The request applies to NSW workers who received weekly workers' compensation payments from 2012-2019.

Last year, icare uncovered many hundreds of cases of over and under-payments based on the pre-injury average weekly earnings (PIAWE). The calculation of PIAWE is used to determine the amount of weekly benefit payments paid for a work-related injury while the recipient is unable to work, as part of a workers' compensation claim in NSW.

The State Insurance Regulatory Authority (SIRA) instructed icare to take swift action to fully quantify the scale of this issue and required that icare repay any underpaid workers.

icare bears responsibility for repaying any injured workers impacted by an error in calculating weekly benefits, and associated remediation costs, the regulator has said. icare will not recover any overpayments.

In September last year, the NSW Government published amendments to the PIAWE regulations intended to reduce the complexity of these determinations.

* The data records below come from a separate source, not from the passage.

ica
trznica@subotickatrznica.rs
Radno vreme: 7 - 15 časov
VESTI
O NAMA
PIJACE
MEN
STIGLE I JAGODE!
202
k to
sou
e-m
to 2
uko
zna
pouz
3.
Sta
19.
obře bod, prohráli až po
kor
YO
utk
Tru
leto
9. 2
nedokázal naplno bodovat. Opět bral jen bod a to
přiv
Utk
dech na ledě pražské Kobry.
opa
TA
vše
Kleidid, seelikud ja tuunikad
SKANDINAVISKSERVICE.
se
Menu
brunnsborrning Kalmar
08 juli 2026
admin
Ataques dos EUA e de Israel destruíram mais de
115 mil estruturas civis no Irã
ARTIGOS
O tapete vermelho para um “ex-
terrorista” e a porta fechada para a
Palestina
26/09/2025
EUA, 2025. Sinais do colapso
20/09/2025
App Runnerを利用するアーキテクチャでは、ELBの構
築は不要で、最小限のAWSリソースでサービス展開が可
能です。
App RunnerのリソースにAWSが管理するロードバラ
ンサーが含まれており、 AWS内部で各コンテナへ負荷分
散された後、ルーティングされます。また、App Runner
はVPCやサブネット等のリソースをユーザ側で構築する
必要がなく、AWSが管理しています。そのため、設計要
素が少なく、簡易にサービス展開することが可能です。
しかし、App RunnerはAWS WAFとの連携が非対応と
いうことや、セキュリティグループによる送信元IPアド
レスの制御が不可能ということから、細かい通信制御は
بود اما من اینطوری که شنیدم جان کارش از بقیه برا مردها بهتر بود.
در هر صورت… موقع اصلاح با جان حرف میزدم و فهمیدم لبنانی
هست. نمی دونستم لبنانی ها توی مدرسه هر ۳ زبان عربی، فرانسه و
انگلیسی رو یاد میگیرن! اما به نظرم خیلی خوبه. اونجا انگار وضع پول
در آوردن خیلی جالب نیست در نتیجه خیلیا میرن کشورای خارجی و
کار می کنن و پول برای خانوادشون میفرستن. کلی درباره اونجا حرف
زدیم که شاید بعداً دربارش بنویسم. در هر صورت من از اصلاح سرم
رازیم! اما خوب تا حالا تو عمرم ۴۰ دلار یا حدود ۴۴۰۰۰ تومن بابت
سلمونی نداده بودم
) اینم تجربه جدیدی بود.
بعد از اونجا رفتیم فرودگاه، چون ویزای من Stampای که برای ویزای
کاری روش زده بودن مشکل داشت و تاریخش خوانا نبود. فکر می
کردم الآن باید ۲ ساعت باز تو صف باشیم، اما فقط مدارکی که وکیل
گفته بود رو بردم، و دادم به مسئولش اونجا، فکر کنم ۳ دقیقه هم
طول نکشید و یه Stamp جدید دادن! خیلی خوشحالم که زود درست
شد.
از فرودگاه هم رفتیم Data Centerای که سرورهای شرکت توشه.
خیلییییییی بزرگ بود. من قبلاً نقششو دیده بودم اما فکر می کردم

icare said today the “sheer volume” of data and information that was required for PIAWE under legislation and the complexity of the PIAWE calculation was behind the errors.

“Employers found it difficult to provide insurers with the required data and information to determine PIAWE, and insurers were only able to pay an injured workers' weekly payment based on the information provided to them by employers,” icare says.

Insurers had also been required to assess and commence provisional weekly payments within seven days of being notified of the injury and that short timeframe meant initial payments were often based on incomplete information and in many cases were later recalculated and payments adjusted.

Of around 3000 claim files reviewed during icare’s investigation last year, roughly a quarter were potentially underpaid and a quarter potentially overpaid. Where weekly payments were incorrect, premium calculations for businesses may also have been incorrect.

At this stage the remediation program covers workers' compensation payments for private sector employees in NSW.

Workers' compensation payments for icare’s Treasury Managed Fund, a NSW government agency workers’ compensation and government property insurance scheme which was not included in icare’s earlier review of claim files, and payments by Specialised Insurers and Self Insurers are being handled separately.

An independent review of icare’s culture, governance and accountability is now underway and the icare Board has also established a new Committee on Corporate Governance.